Correct way to use MPI with cmdstanpy

Hello all,
I am trying to launch a cmdstanpy sampling using MPI with reduce_sum and I have a few questions about the correct implementation.
I modified the make/local file and build the binaries, but still have a few questions:

  • Should I compile the model with STAN_THREADS: TRUE and define os.environ["STAN_NUM_THREADS"] = "n" (as if I was multithreading on a single node) or not?
  • Should I submit only the sampling process as a cluster MPI job or can it be the entire process including model compilation?
  • For some reason, the progress bar goes away when I run the sampling with MPI. Is there a way to bring it back? (I already use show_progress=True).

Thank you!

damn - we don’t yet have the correct invocation needed to run MPI - cf discussion in this issue:

the implementation should be really pretty simple - PR’s welcome!

if you’re running reduce_sum without MPI, there’s some documentation here:

it can be the entire process including model compilation - or you can compile the model and pass in the exe file location - here’s an example script to run a single chain per node on a cluster:

# Use CmdStanPy to run one chain
# Required args:
# - cmdstanpath
# - model_exe
# - seed
# - chain_id
# - output_dir
# - data_file

import os
import sys

from cmdstanpy import CmdStanModel, set_cmdstan_path, cmdstan_path

useage = """\ <cmdstan_path> <model_exe> <seed> <chain_id> <output_dir> (<data_path>)\

def main():
    if (len(sys.argv) < 5):
        print("missing arguments")
    a_cmdstan_path = sys.argv[1]
    a_model_exe = sys.argv[2]
    a_seed = int(sys.argv[3])
    a_chain_id = int(sys.argv[4])
    a_output_dir = sys.argv[5]
    a_data_file = None
    if (len(sys.argv) > 5):
        a_data_file = sys.argv[6]

    mod = CmdStanModel(exe_file=a_model_exe)
    fit = mod.sample(chains=1, chain_ids=[a_chain_id], seed=a_seed, output_dir=a_output_dir, data=a_data_file)

if __name__ == "__main__":

I am so sorry, but now I am even more confused. Based on the thread I understand that MPI + reduce_sum won’t work? Is it really so?

Thanks! I just tried it with 120 cores and many cores failed to compile the model at the same time. So perhaps a better idea is to pass a compiled model :)

Yes, we do not have a mpi backend for reduce sum. You can only split work with map rect over mpi and then nest reduce sum into that.

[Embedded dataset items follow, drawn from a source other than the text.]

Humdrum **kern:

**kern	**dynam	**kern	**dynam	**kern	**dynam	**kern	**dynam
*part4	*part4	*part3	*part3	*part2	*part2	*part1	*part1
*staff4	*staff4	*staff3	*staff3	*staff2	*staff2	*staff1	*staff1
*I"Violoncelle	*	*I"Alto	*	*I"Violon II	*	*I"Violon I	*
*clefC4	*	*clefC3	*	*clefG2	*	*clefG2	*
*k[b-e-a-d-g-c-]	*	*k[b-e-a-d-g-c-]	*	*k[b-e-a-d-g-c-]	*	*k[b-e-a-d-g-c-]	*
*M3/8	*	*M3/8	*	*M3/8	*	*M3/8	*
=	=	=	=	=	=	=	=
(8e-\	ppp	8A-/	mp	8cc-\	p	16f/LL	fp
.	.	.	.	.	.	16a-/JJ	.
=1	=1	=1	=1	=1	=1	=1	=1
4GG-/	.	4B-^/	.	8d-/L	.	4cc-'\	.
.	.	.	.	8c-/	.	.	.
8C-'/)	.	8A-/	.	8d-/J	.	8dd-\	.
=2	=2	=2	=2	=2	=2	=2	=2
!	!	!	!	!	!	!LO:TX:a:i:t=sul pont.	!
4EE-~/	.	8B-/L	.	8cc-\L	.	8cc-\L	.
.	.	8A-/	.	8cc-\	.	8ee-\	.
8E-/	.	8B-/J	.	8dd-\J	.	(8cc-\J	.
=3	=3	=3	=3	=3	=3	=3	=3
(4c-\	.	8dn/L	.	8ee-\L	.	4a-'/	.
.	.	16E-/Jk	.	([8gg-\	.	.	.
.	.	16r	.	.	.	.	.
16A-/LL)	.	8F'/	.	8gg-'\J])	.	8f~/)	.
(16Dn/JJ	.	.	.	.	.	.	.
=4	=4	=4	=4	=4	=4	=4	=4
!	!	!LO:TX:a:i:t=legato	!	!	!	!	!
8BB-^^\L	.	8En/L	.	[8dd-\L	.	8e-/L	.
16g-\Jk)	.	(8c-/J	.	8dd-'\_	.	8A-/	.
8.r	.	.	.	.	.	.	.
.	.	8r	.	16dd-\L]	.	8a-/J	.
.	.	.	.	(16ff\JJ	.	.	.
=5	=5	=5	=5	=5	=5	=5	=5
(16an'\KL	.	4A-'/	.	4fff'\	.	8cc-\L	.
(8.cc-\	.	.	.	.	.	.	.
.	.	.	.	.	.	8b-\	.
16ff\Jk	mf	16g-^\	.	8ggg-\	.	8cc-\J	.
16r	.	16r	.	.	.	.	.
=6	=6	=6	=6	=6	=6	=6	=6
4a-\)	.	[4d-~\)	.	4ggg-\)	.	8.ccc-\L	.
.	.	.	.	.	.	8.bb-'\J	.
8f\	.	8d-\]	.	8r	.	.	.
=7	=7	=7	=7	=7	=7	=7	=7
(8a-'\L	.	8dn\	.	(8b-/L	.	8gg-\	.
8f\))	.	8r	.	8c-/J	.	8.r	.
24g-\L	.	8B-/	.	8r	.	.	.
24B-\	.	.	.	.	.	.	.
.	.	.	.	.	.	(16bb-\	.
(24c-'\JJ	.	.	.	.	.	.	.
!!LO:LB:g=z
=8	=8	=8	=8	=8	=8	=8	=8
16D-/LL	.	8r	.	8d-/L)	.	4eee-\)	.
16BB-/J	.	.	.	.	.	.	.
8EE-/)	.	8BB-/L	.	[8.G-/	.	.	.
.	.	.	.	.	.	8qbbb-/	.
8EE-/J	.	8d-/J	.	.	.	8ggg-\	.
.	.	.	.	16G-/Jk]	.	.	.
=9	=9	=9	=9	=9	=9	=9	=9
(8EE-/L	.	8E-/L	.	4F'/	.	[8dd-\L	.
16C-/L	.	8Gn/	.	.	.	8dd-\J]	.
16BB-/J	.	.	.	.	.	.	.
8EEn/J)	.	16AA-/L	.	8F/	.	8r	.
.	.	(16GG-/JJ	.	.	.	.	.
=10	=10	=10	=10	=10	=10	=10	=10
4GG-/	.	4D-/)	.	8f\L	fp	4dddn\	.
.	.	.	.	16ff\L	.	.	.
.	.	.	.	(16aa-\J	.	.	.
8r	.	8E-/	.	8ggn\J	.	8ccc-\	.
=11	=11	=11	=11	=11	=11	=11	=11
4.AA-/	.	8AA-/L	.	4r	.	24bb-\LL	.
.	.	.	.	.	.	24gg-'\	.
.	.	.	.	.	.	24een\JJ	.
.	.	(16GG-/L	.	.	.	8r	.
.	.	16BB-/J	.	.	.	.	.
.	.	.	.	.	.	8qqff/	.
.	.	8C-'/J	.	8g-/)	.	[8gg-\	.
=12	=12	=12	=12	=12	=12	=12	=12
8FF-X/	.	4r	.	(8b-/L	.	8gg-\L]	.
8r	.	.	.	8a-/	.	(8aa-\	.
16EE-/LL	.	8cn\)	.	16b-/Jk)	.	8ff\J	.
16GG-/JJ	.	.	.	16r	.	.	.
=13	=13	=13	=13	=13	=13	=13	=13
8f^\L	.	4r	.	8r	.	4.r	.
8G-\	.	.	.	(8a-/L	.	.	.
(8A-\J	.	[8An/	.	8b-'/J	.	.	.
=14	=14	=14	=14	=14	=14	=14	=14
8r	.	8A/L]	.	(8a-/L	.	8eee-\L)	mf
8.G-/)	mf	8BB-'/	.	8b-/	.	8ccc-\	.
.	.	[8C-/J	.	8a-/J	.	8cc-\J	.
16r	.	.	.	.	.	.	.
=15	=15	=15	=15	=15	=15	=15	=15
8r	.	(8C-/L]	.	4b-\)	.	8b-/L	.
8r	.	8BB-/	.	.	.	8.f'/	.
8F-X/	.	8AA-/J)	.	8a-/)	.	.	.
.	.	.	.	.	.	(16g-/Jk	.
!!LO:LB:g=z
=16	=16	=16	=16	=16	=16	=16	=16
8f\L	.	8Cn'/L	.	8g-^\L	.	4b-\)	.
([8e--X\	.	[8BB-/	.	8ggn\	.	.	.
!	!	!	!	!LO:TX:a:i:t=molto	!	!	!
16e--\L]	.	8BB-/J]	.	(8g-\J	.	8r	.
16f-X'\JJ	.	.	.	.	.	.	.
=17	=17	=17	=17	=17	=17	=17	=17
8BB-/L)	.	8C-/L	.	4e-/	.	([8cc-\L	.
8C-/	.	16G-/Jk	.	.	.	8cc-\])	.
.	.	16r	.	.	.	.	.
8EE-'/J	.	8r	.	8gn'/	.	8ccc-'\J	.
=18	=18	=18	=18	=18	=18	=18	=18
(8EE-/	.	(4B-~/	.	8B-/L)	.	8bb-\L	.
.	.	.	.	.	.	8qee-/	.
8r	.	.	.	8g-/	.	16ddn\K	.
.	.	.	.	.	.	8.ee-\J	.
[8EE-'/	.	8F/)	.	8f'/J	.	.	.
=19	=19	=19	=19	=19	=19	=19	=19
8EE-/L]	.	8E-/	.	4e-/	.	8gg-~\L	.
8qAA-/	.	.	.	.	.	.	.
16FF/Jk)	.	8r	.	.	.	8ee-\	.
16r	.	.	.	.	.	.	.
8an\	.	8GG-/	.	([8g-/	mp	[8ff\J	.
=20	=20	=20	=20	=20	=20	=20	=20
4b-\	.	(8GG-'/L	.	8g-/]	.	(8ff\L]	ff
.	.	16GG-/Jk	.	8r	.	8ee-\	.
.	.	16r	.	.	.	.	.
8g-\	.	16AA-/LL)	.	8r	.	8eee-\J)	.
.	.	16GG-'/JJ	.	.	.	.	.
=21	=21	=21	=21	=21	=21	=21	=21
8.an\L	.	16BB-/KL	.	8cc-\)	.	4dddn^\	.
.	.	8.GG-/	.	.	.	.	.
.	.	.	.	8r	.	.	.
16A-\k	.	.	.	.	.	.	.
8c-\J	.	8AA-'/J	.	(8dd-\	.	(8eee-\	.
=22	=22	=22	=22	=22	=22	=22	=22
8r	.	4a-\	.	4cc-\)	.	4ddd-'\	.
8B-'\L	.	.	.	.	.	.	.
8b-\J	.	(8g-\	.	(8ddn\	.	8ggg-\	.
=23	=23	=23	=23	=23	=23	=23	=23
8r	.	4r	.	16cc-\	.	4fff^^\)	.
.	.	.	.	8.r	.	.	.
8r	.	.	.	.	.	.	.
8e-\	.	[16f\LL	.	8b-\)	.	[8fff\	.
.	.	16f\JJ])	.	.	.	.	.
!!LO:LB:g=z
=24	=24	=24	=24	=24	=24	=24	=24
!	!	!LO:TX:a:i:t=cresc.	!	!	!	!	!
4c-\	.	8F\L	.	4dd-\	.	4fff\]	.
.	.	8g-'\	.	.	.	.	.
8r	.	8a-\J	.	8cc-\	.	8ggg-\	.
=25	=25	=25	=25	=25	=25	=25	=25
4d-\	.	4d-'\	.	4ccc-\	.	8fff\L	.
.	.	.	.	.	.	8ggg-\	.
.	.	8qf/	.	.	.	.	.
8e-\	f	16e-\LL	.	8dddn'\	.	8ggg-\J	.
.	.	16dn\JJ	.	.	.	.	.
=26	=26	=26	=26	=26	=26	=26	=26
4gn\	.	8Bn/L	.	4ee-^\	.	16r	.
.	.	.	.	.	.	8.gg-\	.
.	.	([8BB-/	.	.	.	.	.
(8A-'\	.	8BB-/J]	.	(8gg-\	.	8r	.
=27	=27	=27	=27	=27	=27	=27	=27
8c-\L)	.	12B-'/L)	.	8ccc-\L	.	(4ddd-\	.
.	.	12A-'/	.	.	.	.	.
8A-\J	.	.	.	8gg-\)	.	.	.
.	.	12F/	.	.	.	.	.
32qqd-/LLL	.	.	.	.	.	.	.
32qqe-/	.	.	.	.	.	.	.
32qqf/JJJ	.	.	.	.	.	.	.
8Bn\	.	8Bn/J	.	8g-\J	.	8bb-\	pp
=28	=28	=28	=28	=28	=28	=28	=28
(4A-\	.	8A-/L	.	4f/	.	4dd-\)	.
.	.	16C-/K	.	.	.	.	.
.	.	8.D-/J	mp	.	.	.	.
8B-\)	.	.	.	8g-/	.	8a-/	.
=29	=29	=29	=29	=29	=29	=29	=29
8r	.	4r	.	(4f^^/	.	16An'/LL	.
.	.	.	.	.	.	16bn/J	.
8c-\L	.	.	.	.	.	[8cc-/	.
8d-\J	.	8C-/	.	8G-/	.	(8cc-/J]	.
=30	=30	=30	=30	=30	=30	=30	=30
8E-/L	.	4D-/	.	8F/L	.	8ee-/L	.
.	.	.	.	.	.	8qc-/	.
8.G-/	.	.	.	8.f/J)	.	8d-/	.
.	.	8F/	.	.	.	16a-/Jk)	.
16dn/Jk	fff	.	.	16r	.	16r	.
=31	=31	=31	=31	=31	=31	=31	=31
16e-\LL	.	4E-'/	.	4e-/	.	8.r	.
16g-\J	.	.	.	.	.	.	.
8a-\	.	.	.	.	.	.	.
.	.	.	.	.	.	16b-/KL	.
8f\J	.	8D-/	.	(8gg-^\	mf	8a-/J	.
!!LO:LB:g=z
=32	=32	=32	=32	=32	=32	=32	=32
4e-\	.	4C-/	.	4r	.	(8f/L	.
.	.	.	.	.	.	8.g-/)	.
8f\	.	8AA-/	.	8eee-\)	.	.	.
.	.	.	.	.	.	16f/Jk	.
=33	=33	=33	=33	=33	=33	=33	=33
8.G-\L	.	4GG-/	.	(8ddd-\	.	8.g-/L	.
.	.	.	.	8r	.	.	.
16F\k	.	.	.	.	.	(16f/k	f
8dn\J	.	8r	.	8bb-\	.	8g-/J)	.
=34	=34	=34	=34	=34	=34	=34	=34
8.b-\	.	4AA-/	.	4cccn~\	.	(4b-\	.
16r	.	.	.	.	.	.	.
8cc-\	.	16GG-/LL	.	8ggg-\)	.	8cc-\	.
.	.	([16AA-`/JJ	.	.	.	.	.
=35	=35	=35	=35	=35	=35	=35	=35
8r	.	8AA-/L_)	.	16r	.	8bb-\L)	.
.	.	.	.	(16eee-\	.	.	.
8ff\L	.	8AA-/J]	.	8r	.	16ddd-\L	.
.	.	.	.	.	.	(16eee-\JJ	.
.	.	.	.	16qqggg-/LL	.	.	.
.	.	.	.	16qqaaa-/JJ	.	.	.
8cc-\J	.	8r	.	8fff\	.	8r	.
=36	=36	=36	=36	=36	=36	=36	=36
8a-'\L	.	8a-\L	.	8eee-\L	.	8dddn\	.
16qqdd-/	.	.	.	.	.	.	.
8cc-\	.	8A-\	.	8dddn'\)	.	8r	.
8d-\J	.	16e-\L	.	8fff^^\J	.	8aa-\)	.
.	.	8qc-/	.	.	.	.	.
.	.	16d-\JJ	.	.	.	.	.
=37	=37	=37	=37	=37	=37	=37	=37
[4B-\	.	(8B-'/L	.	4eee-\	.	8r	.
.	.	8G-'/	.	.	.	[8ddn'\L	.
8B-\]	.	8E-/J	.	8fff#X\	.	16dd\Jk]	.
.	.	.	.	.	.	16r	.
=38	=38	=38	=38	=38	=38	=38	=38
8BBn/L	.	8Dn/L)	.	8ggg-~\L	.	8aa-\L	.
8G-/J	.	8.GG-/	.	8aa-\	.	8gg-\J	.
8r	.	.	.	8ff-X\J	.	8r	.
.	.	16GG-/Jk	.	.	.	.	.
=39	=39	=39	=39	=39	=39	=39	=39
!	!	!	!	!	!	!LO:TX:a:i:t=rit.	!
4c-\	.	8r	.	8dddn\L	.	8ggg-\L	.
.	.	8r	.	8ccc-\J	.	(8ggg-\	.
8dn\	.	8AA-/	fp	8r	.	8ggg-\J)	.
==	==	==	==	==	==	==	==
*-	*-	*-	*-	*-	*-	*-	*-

Is it something that might me implemented anytime soon? My big hope was to run MPI and reduce_sum.

I don’t think so.


Not sure if it makes sense, but is it possible to use MPI for parallelization instead of reduce_sum then? How would this work? If within chain parallelization with reduce_sum cannot be used with MPI, is the idea of MPI to run dozens of chains in parallel? Or using MPI makes sense only with map_rect?

using MPI only makes sense with map_rect, as that’s what’s needed to spread the computation across processes.

if you can use reduce_sum to compute what you want to compute, that amount of parallelism might be good enough.

1 Like

Thanks! It is true in most cases for reduce_sum, but without MPI, reduce_sum is limited to the number of cores in a single node, which might not be enough. I guess it is going back to map_rect for me.